The basic idea was that the British divisions, when thus cut off, would behave as they had in the past, and, deprived of all supplies, turn to fight their way back to clear their communications. The 7th Division would be destroyed as it tried to scramble to safety through the Ngakyedauk Pass. All the Japanese forces would then turn on the wretched 5th Division and annihilate it as it struggled to escape across the Naf River. Chittagong would be the next stop for the victorious Sakurai. There the local population, rallied by the Indian National Army, would rise and Bengal would lie open to the invader. The much heralded ‘March on Delhi’ had begun.
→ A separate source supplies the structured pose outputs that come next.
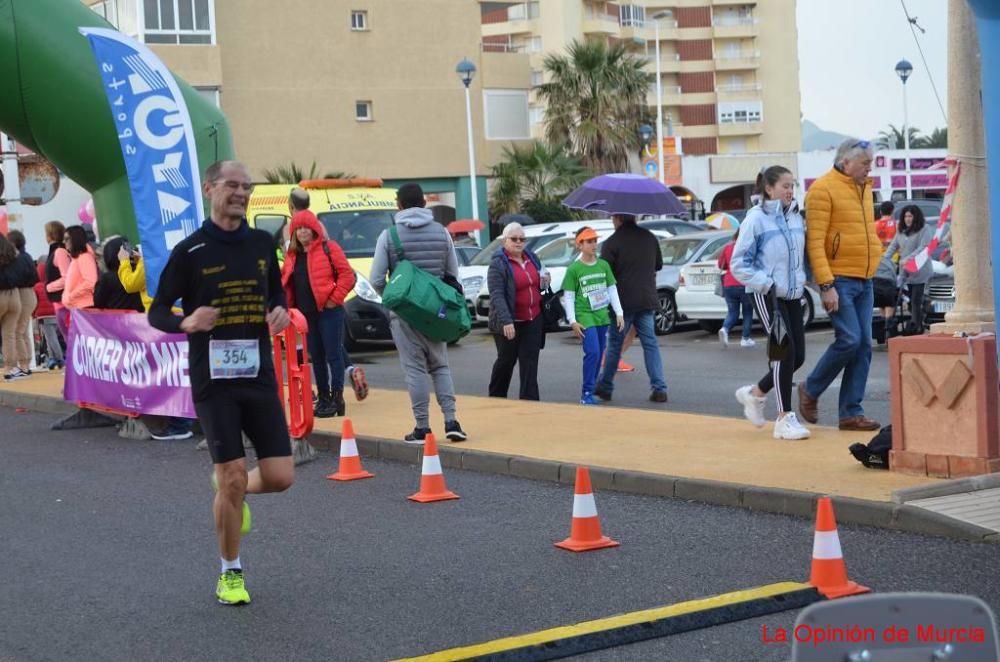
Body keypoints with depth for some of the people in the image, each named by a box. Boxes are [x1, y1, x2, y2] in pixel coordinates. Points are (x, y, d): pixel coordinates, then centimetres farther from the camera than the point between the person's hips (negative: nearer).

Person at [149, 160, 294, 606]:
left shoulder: (262, 243, 7)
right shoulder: (190, 251, -5)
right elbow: (157, 311, -1)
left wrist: (281, 310, -1)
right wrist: (186, 322, -22)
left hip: (260, 375, 4)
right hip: (213, 381, -4)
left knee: (280, 477, -2)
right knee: (233, 477, -6)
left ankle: (230, 489, 34)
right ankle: (231, 573, 15)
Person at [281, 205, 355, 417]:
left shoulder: (329, 248, -3)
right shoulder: (292, 254, 15)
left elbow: (347, 274, -8)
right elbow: (285, 280, 21)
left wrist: (335, 298, -12)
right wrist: (288, 304, 7)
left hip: (328, 311, -6)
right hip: (305, 313, 6)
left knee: (333, 355, -4)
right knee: (316, 357, 10)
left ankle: (337, 398, -2)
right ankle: (323, 398, 17)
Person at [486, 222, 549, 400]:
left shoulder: (531, 257, 10)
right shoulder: (498, 264, -11)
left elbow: (538, 283, 27)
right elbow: (496, 295, -19)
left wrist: (544, 282, 1)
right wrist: (505, 321, -29)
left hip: (533, 320, 5)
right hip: (510, 322, -5)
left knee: (530, 362, -1)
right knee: (506, 361, 9)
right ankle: (496, 397, 28)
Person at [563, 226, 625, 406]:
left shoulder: (604, 265, 8)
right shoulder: (574, 269, -5)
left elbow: (612, 290, 12)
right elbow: (568, 297, -3)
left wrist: (619, 313, 6)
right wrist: (573, 321, -9)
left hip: (602, 317, 5)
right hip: (585, 317, -5)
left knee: (599, 355, 8)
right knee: (593, 352, -17)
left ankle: (589, 390, 20)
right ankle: (587, 393, -10)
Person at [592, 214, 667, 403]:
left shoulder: (612, 243, -12)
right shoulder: (650, 237, 5)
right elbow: (659, 265, 18)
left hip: (623, 302, -4)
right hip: (647, 300, 4)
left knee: (614, 345, 8)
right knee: (650, 344, 7)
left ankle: (605, 387, 17)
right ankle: (659, 389, -1)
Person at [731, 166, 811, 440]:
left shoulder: (796, 217, 10)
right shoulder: (757, 218, -9)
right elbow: (738, 264, -9)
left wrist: (805, 280, 5)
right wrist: (766, 283, -16)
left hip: (793, 295, 7)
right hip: (768, 296, -7)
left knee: (797, 356, 4)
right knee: (785, 352, -12)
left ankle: (755, 394, 26)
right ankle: (785, 419, -3)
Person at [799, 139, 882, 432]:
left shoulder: (863, 188, 15)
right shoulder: (823, 189, -11)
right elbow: (815, 241, -16)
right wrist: (826, 285, -21)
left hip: (864, 281, 8)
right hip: (839, 280, -8)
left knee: (864, 346, 3)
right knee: (849, 340, -13)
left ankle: (851, 412, 9)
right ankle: (810, 390, 9)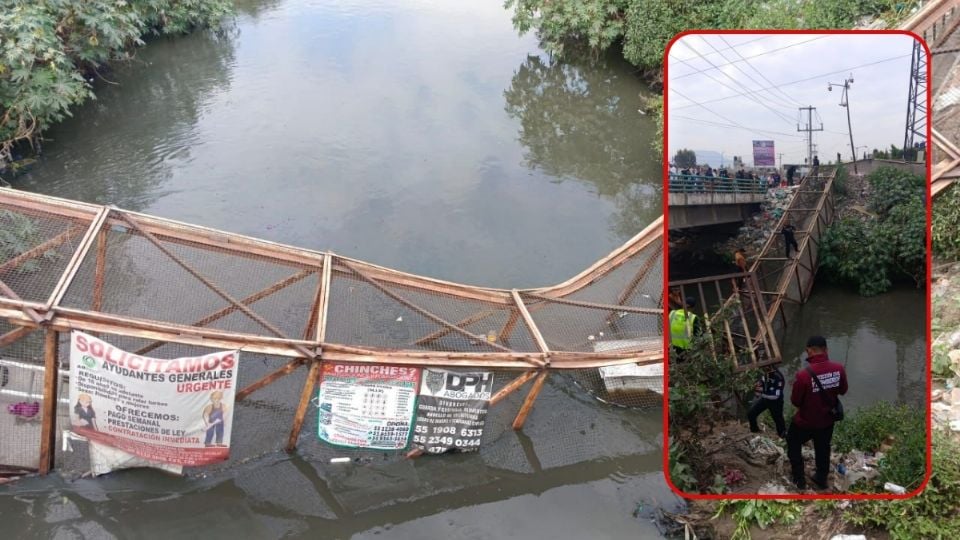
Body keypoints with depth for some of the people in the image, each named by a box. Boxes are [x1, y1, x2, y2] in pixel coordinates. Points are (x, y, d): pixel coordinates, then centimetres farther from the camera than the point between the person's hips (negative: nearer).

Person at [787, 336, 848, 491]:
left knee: (794, 446, 24)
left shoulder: (803, 375, -33)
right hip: (827, 420, 4)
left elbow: (795, 401, -19)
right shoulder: (838, 369, -20)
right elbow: (843, 391, -1)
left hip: (805, 422, -4)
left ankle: (799, 479, 34)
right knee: (823, 448, 28)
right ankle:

The operation was planned to a strict time-table under which the total destruction of the British forces was billed to be completed in ten days. The Japanese administrative arrangements were based on capturing our supplies and our motor transport by that time, and thence onwards using them. So confident of success were they that they brought with them, in addition to a considerable artillery, units of gunners without guns to take over ours. None of our transport was to be destroyed; it was all wanted intact for the March on Delhi. The Japanese radio had evidently been issued with a copy of the programme, as for the first ten days of the battle it announced the destruction of our forces strictly in accordance with the time-table.